EXERCISE DESCRIPTION
Start at the line with "Abstract | VII |" in the records below, stop at the line with "Theory | 5 |", and return every line in that span exactly, the two end lines included.

DATASET EXTRACT
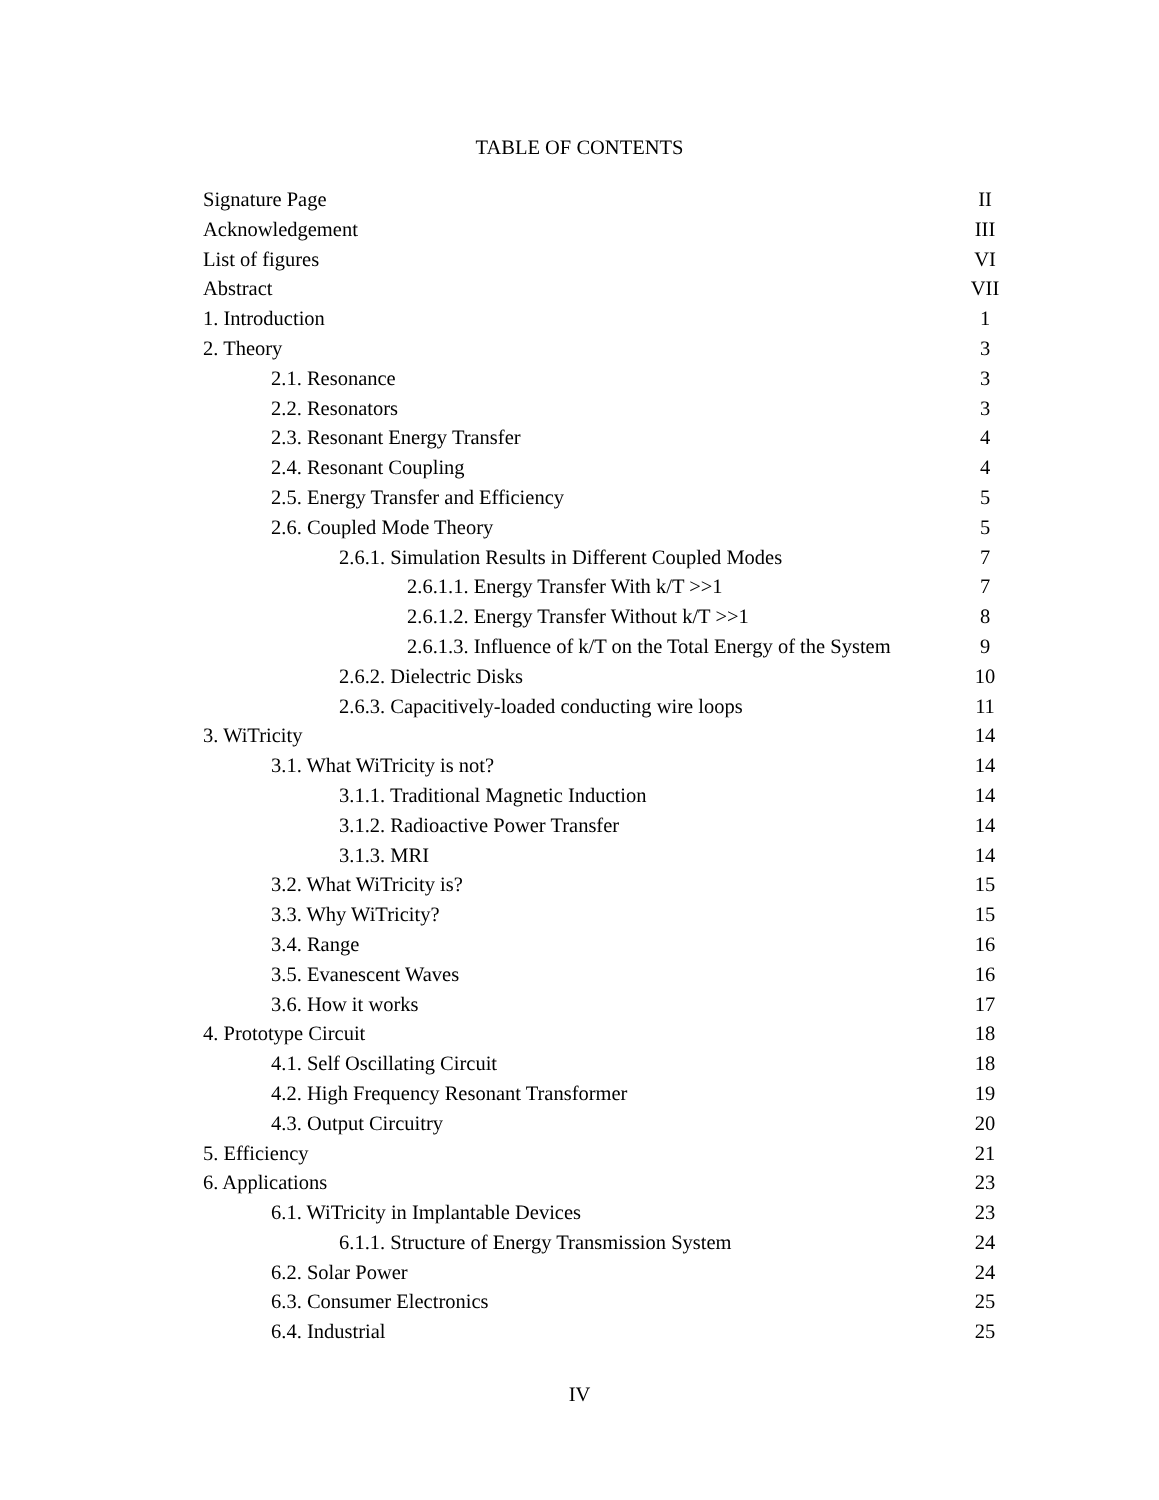TABLE OF CONTENTS
| Signature Page | II |
| Acknowledgement | III |
| List of figures | VI |
| Abstract | VII |
| 1. Introduction | 1 |
| 2. Theory | 3 |
| 2.1. Resonance | 3 |
| 2.2. Resonators | 3 |
| 2.3. Resonant Energy Transfer | 4 |
| 2.4. Resonant Coupling | 4 |
| 2.5. Energy Transfer and Efficiency | 5 |
| 2.6. Coupled Mode Theory | 5 |
| 2.6.1. Simulation Results in Different Coupled Modes | 7 |
| 2.6.1.1. Energy Transfer With k/T >>1 | 7 |
| 2.6.1.2. Energy Transfer Without k/T >>1 | 8 |
| 2.6.1.3. Influence of k/T on the Total Energy of the System | 9 |
| 2.6.2. Dielectric Disks | 10 |
| 2.6.3. Capacitively-loaded conducting wire loops | 11 |
| 3. WiTricity | 14 |
| 3.1. What WiTricity is not? | 14 |
| 3.1.1. Traditional Magnetic Induction | 14 |
| 3.1.2. Radioactive Power Transfer | 14 |
| 3.1.3. MRI | 14 |
| 3.2. What WiTricity is? | 15 |
| 3.3. Why WiTricity? | 15 |
| 3.4. Range | 16 |
| 3.5. Evanescent Waves | 16 |
| 3.6. How it works | 17 |
| 4. Prototype Circuit | 18 |
| 4.1. Self Oscillating Circuit | 18 |
| 4.2. High Frequency Resonant Transformer | 19 |
| 4.3. Output Circuitry | 20 |
| 5. Efficiency | 21 |
| 6. Applications | 23 |
| 6.1. WiTricity in Implantable Devices | 23 |
| 6.1.1. Structure of Energy Transmission System | 24 |
| 6.2. Solar Power | 24 |
| 6.3. Consumer Electronics | 25 |
| 6.4. Industrial | 25 |
IV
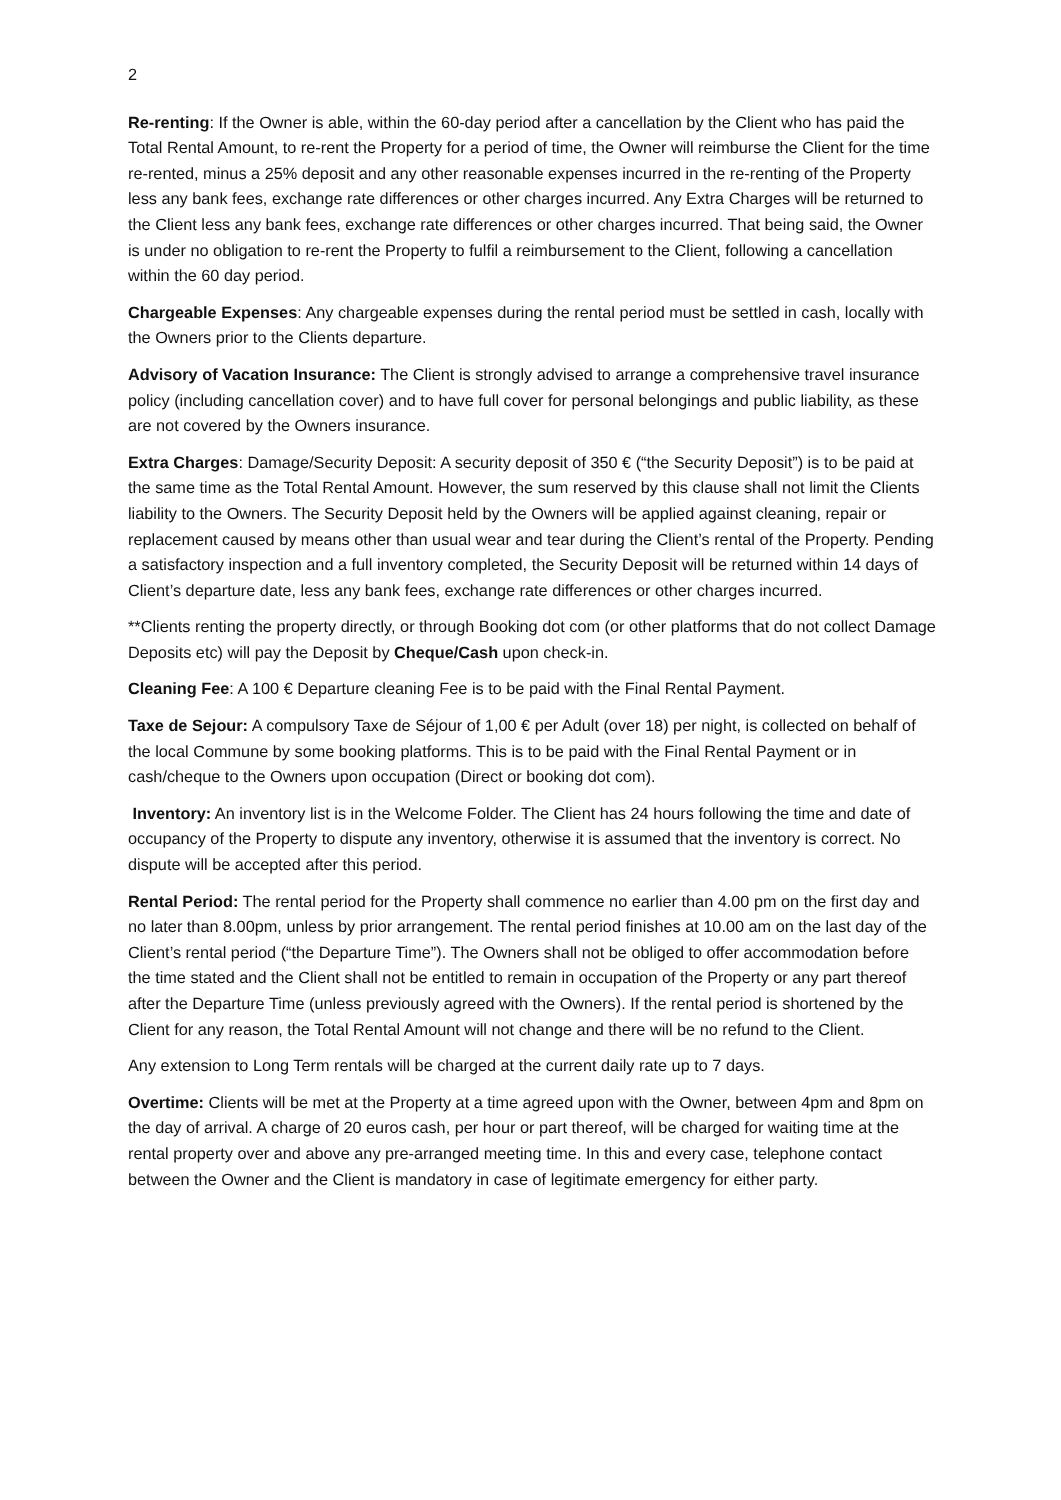2
Re-renting: If the Owner is able, within the 60-day period after a cancellation by the Client who has paid the Total Rental Amount, to re-rent the Property for a period of time, the Owner will reimburse the Client for the time re-rented, minus a 25% deposit and any other reasonable expenses incurred in the re-renting of the Property less any bank fees, exchange rate differences or other charges incurred. Any Extra Charges will be returned to the Client less any bank fees, exchange rate differences or other charges incurred. That being said, the Owner is under no obligation to re-rent the Property to fulfil a reimbursement to the Client, following a cancellation within the 60 day period.
Chargeable Expenses: Any chargeable expenses during the rental period must be settled in cash, locally with the Owners prior to the Clients departure.
Advisory of Vacation Insurance: The Client is strongly advised to arrange a comprehensive travel insurance policy (including cancellation cover) and to have full cover for personal belongings and public liability, as these are not covered by the Owners insurance.
Extra Charges: Damage/Security Deposit: A security deposit of 350 € (“the Security Deposit”) is to be paid at the same time as the Total Rental Amount. However, the sum reserved by this clause shall not limit the Clients liability to the Owners. The Security Deposit held by the Owners will be applied against cleaning, repair or replacement caused by means other than usual wear and tear during the Client’s rental of the Property. Pending a satisfactory inspection and a full inventory completed, the Security Deposit will be returned within 14 days of Client’s departure date, less any bank fees, exchange rate differences or other charges incurred.
**Clients renting the property directly, or through Booking dot com (or other platforms that do not collect Damage Deposits etc) will pay the Deposit by Cheque/Cash upon check-in.
Cleaning Fee: A 100 € Departure cleaning Fee is to be paid with the Final Rental Payment.
Taxe de Sejour: A compulsory Taxe de Séjour of 1,00 € per Adult (over 18) per night, is collected on behalf of the local Commune by some booking platforms. This is to be paid with the Final Rental Payment or in cash/cheque to the Owners upon occupation (Direct or booking dot com).
Inventory: An inventory list is in the Welcome Folder. The Client has 24 hours following the time and date of occupancy of the Property to dispute any inventory, otherwise it is assumed that the inventory is correct. No dispute will be accepted after this period.
Rental Period: The rental period for the Property shall commence no earlier than 4.00 pm on the first day and no later than 8.00pm, unless by prior arrangement. The rental period finishes at 10.00 am on the last day of the Client’s rental period (“the Departure Time”). The Owners shall not be obliged to offer accommodation before the time stated and the Client shall not be entitled to remain in occupation of the Property or any part thereof after the Departure Time (unless previously agreed with the Owners). If the rental period is shortened by the Client for any reason, the Total Rental Amount will not change and there will be no refund to the Client.
Any extension to Long Term rentals will be charged at the current daily rate up to 7 days.
Overtime: Clients will be met at the Property at a time agreed upon with the Owner, between 4pm and 8pm on the day of arrival. A charge of 20 euros cash, per hour or part thereof, will be charged for waiting time at the rental property over and above any pre-arranged meeting time. In this and every case, telephone contact between the Owner and the Client is mandatory in case of legitimate emergency for either party.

TASK RESULT
| Abstract | VII |
| 1. Introduction | 1 |
| 2. Theory | 3 |
| 2.1. Resonance | 3 |
| 2.2. Resonators | 3 |
| 2.3. Resonant Energy Transfer | 4 |
| 2.4. Resonant Coupling | 4 |
| 2.5. Energy Transfer and Efficiency | 5 |
| 2.6. Coupled Mode Theory | 5 |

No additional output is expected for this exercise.